Lan Xichen watches at Wei Wuxian launches up and runs towards Jiang Yanli, catching her in his arms and twirling her around, and then they’re crying, Lan Xichen sees, but Wei Wuxian’s smile is as bright as Jiang Yanli’s own, and even Jiang Wanyin’s eyes go impossibly soft at the familial display between his siblings.
‘Shijie, I missed you so much!’ Wei Wuxian blabbers, pulling her towards his family, ‘I have to introduce you to everyone!’
Jiang Yanli follows with a smile.
‘A-Yuan, Xiao Yue, this is your aunt,’ Wei Wuxian gleefully tells them, ‘Shijie, these are your nephews!’
Lan Xichen moves his gaze away from them as they start to get to know each other, and turns his attention onto his brother.
His brother, who’s ever so quiet and observant, but Lan Xichen can’t help but notice the way he seems so much more relaxed in his dark robes than he was when he was with GusuLan, and he can’t help noticing that Wangji’s more expressive now, showing a quirk of his lips then and now, and he especially notices the way his brother’s eyes light up when he’s talking to Wei Wuxian.
(He also notices—he’d noticed white bandages around Wei Wuxian’s arm when his sleeves had been pulled back, but the bandages are made of fine material, and when Lan Xichen had squinted he’d seen the faint cloud pattern embroidered on it—)
Wangji notices his gaze, and then politely excuses himself from Jiang Yanli, who has been joined by a reluctant-looking Jin Zixuan to come and sit in front of Lan Xichen.
‘Brother,’ Wangji addresses him first, ‘Sect Leader Jiang.’
‘Second Master Lan,’ Jiang Wanyin replies on impulse, and then seems to reconsider his words, ‘Sect Leader Wei?’ He says these words uncertainly, because they’re foreign on his tongue, they’re words associated with the person he’d always thought to be by his side, and they’re words he’d never thought he would say.
‘Hanguang-jun is fine,’ Wangji tells him.
‘Hanguang-jun,’ Jiang Wanyin repeats, and then leans forward, voice getting soft, ‘How is my brother?’
‘He is well,’ Wangji says, a trace of affection coming into his voice, ‘There is a lot of work to be done as Sect Leader, but I’m sure you know that well.’
Jiang Wanyin nods, and leans back, apparently satisfied.
‘Brother,’ Wangji says again, looking at Lan Xichen with painfully honest eyes, ‘I apologize.’
He looks like he wants to say more, but Lan Xichen knows his brother, even after thirteen years, and he knows how difficult words are for him.

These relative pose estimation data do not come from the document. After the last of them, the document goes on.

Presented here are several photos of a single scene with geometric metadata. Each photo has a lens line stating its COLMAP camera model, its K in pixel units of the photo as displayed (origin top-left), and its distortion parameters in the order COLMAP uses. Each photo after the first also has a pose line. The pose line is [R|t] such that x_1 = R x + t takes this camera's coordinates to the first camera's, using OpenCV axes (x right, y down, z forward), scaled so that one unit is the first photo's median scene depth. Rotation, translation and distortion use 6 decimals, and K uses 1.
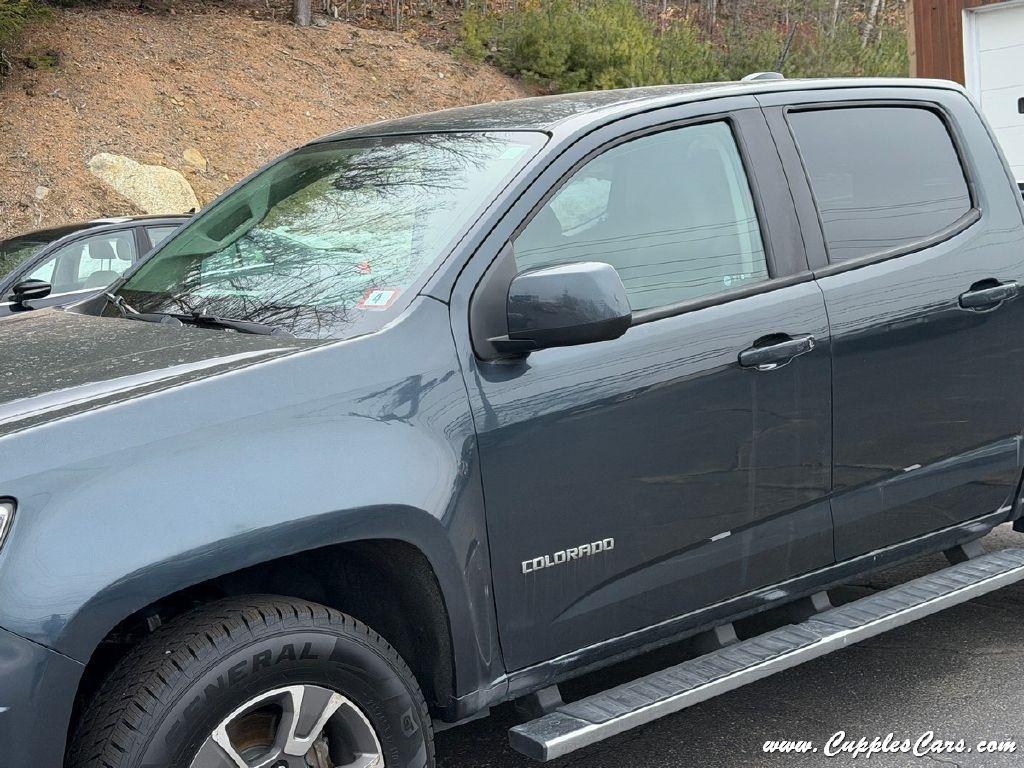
lens RADIAL K [[1563.3, 0, 510.2], [0, 1563.3, 387.5], [0, 0, 1]] dist [0.134906, 0.018630]
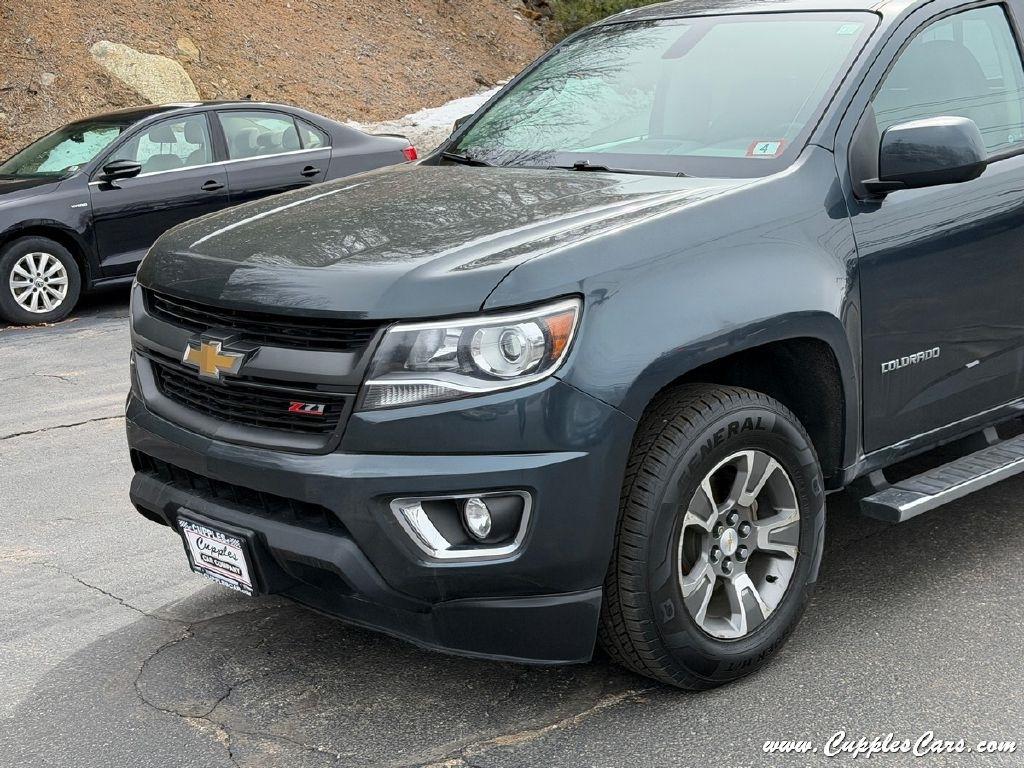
lens RADIAL K [[1586.6, 0, 514.2], [0, 1586.6, 380.1], [0, 0, 1]] dist [0.163507, -0.243658]
pose [[0.995904, -0.001872, 0.090398, -0.330779], [-0.002806, 0.998664, 0.051595, 0.050236], [-0.090374, -0.051638, 0.994568, -0.191478]]
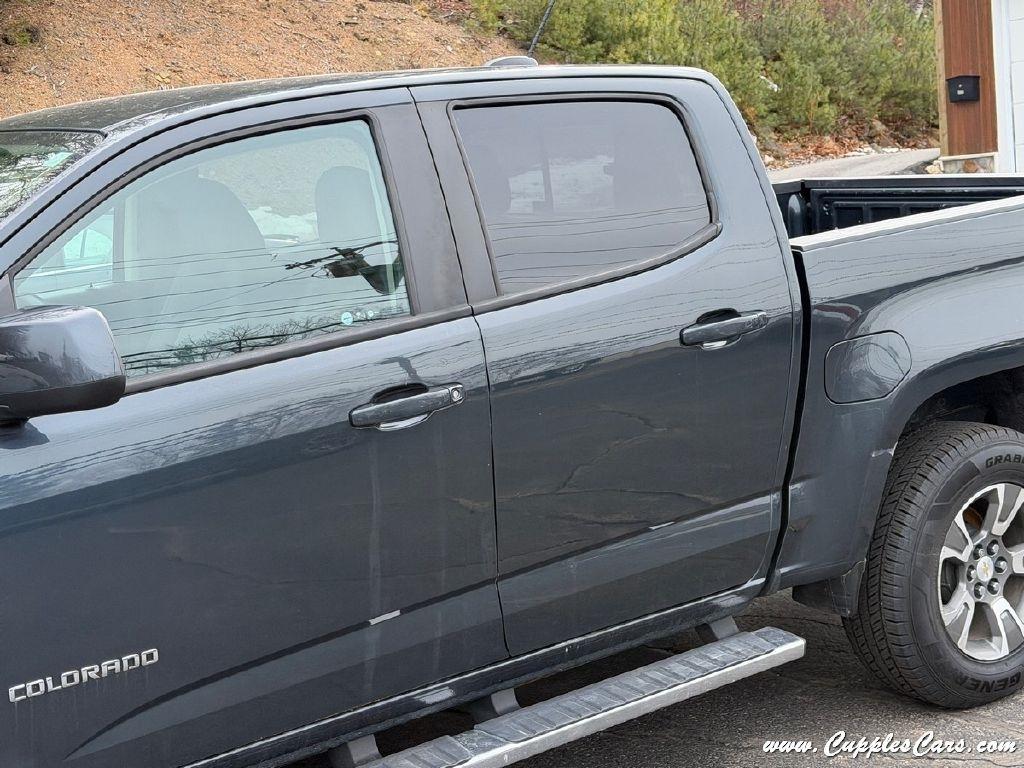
lens RADIAL K [[1515.4, 0, 529.6], [0, 1515.4, 383.6], [0, 0, 1]] dist [0.141274, -0.146358]
pose [[0.998232, 0.007097, -0.059016, 0.260777], [-0.005775, 0.999729, 0.022536, -0.049535], [0.059160, -0.022156, 0.998003, 0.209616]]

So, he smiles, and tells him, ‘I know.’
At Wangji’s startled gaze, he says, ‘It’s okay. I’m glad you’re alive.’
Wangji looks away, and Lan Xichen smothers a laugh while Jiang Wanyin rolls his eyes at something stupid Wei Wuxian has said.
‘A-Zhan!’ Wei Wuxian yells in the background, ‘Tell Jiang Cheng I did not do anything stupid!’
Wangji, the ever prestigious Wangji, even more noble than Lan Xichen himself, rolls his eyes and mutters, ‘Because you can’t possibly do yourself.’
Lan Xichen cracks up at Wei Wuxian’s indignant yell.